Machine-readable hardware designs
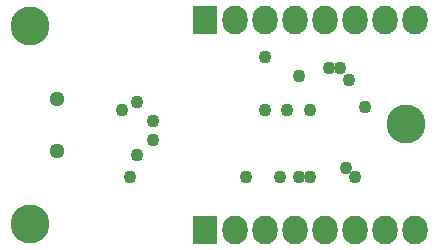
<source format=gbs>
G04 #@! TF.FileFunction,Soldermask,Bot*
%FSLAX46Y46*%
G04 Gerber Fmt 4.6, Leading zero omitted, Abs format (unit mm)*
G04 Created by KiCad (PCBNEW 4.0.3+e1-6302~38~ubuntu14.04.1-stable) date Tue Aug 16 14:14:18 2016*
%MOMM*%
%LPD*%
G01*
G04 APERTURE LIST*
%ADD10C,0.100000*%
%ADD11C,1.299160*%
%ADD12R,2.127200X2.432000*%
%ADD13O,2.127200X2.432000*%
%ADD14C,1.085800*%
%ADD15C,3.300000*%
G04 APERTURE END LIST*
D10*
D11*
X150075900Y-100670360D03*
X150075900Y-105069640D03*
D12*
X162560000Y-111760000D03*
D13*
X165100000Y-111760000D03*
X167640000Y-111760000D03*
X170180000Y-111760000D03*
X172720000Y-111760000D03*
X175260000Y-111760000D03*
X177800000Y-111760000D03*
X180340000Y-111760000D03*
D12*
X162560000Y-93980000D03*
D13*
X165100000Y-93980000D03*
X167640000Y-93980000D03*
X170180000Y-93980000D03*
X172720000Y-93980000D03*
X175260000Y-93980000D03*
X177800000Y-93980000D03*
X180340000Y-93980000D03*
D14*
X170497500Y-107315000D03*
X166052500Y-107315000D03*
X156210000Y-107315000D03*
X155575000Y-101600000D03*
D15*
X147750000Y-94500000D03*
X147750000Y-111250000D03*
X179600000Y-102800000D03*
D14*
X176149000Y-101346000D03*
X174802800Y-99060000D03*
X156845000Y-105410000D03*
X156845000Y-100965000D03*
X171450000Y-107315000D03*
X175260000Y-107315000D03*
X167640000Y-97155000D03*
X170497500Y-98742500D03*
X158178500Y-102552500D03*
X158178500Y-104140000D03*
X167640000Y-101600000D03*
X168910000Y-107315000D03*
X174498000Y-106553000D03*
X171450000Y-101600000D03*
X173037500Y-98107500D03*
X173990000Y-98107500D03*
X169545000Y-101600000D03*
M02*

</source>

TASK INSTRUCTIONS:
Only the count is needed: the number of lines in the data that include the word "APERTURE".

RESULT:
2